(Tarra’s POV)
Pagi ini, matahari seperti biasa menyinari kota dengan gagah. Seperti biasa juga, cuaca panas selalu menjadi awal untuk menjalani hari. Sekarang pukul 08.30, masih ada 30 menit lagi sampai waktu mata kuliah pertama hari ini dimulai.
Aku melangkahkan kaki menuju simpang gang untuk menunggu angkutan umum yang akan membawaku ke kampus. Sebenarnya kosanku tidak begitu jauh dari kampus, bisa saja dengan berjalan kaki melewati jalan tikus yang diberitahu teman sejurusanku minggu lalu. Namun, mengingat waktu dan mengingat bagaimana panasnya cuaca pagi ini, aku mengurungkan niat untuk berjalan kaki.
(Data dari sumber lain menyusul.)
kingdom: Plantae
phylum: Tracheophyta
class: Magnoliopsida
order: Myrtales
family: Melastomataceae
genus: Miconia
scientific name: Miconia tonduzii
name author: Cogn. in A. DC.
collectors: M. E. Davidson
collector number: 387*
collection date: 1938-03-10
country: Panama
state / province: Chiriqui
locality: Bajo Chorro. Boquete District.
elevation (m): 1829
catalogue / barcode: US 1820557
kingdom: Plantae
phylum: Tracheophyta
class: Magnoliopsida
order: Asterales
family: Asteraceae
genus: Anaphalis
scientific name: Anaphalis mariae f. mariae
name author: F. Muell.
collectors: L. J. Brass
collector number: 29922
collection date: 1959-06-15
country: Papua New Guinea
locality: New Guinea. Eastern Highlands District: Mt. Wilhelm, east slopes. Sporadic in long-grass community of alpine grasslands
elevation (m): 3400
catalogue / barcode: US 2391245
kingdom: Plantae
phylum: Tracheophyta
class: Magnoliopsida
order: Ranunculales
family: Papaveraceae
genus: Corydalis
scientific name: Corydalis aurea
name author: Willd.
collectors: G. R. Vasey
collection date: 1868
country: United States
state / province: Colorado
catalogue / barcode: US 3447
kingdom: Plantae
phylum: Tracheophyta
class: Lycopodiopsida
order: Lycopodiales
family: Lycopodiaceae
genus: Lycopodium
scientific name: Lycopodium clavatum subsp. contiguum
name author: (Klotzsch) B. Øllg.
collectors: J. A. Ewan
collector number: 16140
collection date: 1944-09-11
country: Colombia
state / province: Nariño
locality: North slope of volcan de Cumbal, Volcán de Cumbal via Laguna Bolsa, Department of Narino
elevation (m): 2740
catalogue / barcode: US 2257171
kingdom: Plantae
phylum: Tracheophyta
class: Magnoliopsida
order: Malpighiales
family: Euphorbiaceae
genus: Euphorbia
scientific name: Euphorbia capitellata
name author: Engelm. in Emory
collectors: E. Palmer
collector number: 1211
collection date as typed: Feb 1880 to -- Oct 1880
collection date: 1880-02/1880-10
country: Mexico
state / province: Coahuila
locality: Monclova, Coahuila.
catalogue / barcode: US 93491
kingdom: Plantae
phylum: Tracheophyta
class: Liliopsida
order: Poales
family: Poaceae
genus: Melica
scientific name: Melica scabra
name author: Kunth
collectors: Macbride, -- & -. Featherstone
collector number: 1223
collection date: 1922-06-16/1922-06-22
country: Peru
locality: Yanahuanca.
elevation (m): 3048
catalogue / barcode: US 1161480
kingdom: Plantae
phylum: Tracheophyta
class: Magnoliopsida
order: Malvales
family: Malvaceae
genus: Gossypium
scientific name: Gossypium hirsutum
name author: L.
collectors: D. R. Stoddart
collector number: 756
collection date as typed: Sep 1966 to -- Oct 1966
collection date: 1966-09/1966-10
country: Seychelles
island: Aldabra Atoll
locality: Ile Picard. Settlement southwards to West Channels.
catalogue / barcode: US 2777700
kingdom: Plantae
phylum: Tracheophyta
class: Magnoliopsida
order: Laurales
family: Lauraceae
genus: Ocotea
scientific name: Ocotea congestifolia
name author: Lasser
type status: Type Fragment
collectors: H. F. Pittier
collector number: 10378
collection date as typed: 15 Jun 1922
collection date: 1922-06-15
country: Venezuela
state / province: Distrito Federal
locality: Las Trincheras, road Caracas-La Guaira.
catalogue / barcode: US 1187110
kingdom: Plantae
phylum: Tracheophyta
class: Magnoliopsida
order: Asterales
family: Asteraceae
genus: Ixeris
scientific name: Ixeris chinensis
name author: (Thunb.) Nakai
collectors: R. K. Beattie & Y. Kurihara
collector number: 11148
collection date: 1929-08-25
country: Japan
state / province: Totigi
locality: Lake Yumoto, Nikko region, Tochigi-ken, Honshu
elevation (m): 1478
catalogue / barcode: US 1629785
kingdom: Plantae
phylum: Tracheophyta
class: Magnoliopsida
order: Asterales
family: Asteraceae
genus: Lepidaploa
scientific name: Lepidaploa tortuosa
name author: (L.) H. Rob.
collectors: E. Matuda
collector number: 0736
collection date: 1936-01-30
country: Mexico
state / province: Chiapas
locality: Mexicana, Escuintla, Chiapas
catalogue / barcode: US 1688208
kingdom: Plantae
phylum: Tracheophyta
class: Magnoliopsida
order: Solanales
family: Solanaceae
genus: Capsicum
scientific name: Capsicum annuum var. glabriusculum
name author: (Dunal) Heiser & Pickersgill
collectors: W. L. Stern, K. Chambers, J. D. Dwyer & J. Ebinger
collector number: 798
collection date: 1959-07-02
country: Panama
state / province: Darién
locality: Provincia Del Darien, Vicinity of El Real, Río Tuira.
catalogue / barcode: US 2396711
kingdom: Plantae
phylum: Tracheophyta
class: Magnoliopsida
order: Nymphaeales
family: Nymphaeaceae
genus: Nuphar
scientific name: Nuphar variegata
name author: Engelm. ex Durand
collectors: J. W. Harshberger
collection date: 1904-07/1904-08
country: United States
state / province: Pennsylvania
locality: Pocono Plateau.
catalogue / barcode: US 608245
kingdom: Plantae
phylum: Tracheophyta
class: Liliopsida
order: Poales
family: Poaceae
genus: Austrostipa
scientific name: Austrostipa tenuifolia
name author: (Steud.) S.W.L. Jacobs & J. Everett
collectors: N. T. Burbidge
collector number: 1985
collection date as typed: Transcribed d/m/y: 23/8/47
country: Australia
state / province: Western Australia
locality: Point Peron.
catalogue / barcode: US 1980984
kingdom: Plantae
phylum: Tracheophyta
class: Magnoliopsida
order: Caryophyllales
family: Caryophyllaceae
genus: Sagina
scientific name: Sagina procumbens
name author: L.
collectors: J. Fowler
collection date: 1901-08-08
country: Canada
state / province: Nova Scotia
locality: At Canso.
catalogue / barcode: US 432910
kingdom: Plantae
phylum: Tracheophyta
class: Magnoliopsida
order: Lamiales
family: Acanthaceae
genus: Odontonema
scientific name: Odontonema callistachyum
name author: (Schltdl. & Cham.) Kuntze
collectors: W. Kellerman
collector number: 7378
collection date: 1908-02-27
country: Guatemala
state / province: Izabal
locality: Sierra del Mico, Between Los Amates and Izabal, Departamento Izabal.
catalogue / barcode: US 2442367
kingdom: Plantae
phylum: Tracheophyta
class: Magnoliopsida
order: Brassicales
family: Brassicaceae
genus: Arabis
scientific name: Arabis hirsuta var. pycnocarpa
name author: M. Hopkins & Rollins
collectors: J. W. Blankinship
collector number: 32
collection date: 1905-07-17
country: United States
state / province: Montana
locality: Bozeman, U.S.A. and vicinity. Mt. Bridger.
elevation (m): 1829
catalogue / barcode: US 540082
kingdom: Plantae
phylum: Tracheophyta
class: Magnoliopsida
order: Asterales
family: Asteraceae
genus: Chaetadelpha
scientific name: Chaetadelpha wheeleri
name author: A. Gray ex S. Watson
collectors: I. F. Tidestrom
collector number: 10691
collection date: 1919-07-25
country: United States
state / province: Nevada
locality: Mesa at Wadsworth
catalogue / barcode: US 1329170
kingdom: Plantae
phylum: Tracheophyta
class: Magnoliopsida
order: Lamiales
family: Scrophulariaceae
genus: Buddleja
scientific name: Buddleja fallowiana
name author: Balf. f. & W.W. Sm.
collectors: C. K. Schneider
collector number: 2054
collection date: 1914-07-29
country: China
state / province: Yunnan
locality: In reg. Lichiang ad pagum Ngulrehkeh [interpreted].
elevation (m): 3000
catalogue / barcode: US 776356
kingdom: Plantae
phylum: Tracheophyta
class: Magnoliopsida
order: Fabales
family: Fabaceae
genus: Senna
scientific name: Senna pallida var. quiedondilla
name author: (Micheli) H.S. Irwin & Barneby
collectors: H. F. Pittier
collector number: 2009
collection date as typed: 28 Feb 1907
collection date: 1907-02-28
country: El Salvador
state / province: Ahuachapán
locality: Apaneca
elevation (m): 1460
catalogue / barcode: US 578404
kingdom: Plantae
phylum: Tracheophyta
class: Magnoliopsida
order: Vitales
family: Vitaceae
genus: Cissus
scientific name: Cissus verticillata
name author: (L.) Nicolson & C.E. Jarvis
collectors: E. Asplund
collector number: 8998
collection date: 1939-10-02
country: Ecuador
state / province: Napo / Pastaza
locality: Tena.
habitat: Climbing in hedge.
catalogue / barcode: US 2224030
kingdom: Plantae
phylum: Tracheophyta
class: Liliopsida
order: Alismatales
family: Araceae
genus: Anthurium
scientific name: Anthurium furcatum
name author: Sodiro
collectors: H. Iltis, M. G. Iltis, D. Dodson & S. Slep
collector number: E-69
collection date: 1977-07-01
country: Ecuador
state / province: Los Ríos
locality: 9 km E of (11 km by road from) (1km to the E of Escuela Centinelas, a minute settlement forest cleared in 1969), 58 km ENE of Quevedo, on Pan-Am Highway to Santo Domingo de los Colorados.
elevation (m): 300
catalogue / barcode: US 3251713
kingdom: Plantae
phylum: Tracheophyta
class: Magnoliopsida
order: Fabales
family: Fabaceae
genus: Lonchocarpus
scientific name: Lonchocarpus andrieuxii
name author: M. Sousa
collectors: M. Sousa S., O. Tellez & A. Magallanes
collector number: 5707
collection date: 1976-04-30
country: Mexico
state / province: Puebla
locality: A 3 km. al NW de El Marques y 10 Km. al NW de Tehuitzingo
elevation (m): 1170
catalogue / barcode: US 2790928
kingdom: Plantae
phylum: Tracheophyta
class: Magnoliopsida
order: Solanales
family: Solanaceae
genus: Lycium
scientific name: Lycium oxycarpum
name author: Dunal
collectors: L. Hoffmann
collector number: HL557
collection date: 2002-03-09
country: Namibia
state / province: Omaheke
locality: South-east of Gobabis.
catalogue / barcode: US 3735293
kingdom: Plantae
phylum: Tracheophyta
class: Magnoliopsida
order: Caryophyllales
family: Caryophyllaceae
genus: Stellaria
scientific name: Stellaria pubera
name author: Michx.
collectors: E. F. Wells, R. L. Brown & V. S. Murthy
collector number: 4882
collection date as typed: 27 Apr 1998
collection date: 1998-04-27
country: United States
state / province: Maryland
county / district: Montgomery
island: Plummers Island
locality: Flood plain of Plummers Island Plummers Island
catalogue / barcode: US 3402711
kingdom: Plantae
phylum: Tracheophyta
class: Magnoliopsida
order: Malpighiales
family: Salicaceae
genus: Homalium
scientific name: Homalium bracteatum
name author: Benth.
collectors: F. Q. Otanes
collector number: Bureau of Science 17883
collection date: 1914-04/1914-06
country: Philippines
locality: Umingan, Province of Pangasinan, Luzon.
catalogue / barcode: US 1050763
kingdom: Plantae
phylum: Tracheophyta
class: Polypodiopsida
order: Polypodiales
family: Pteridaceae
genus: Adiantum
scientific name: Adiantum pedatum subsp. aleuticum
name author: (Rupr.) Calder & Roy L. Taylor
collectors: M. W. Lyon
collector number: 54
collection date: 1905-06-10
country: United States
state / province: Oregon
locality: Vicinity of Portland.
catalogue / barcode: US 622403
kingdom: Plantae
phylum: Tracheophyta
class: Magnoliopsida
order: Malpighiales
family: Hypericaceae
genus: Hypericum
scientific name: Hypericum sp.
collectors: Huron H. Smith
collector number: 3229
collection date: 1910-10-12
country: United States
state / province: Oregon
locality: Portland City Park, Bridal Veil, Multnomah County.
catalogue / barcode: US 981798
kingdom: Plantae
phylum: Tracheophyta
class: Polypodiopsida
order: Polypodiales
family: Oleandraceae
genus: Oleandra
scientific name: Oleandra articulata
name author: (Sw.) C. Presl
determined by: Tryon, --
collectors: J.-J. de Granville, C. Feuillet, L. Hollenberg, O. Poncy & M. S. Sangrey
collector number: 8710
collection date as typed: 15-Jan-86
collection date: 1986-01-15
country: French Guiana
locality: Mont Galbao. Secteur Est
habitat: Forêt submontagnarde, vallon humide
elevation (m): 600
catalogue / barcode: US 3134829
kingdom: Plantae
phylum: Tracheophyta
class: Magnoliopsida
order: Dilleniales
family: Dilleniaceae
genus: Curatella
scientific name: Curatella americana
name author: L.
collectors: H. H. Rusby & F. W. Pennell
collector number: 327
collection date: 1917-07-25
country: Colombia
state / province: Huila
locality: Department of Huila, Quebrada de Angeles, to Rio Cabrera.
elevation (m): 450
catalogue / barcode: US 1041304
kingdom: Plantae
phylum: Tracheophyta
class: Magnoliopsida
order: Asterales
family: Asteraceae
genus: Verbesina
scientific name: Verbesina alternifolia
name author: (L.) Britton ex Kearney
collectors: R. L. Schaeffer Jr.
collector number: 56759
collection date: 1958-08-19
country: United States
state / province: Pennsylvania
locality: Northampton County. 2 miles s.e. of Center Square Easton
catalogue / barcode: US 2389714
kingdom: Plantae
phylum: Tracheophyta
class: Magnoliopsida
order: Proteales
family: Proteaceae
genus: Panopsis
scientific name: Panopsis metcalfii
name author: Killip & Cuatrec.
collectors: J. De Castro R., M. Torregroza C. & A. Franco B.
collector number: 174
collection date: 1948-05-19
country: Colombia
Mobil angkutan umum yang membawaku tengah bergerak menuju kampus – lebih tepatnya gedung kuliahku. Namun, namanya angkutan umum mencari penumpang, sang supir angkutan sering kali berhenti cukup lama untuk menunggu penumpang, yang bahkan sudah menolak naik.
Aku menghela napas berat. Selalu kulirik jam tangan yang melingkar di lengan kiriku untuk memastikan bahwa aku tidak terlambat sampai di ruangan kuliah. Aku kembali mengeluh ketika menyadari bahwa sekarang ruangan kuliahku ada di lantai 3 gedung.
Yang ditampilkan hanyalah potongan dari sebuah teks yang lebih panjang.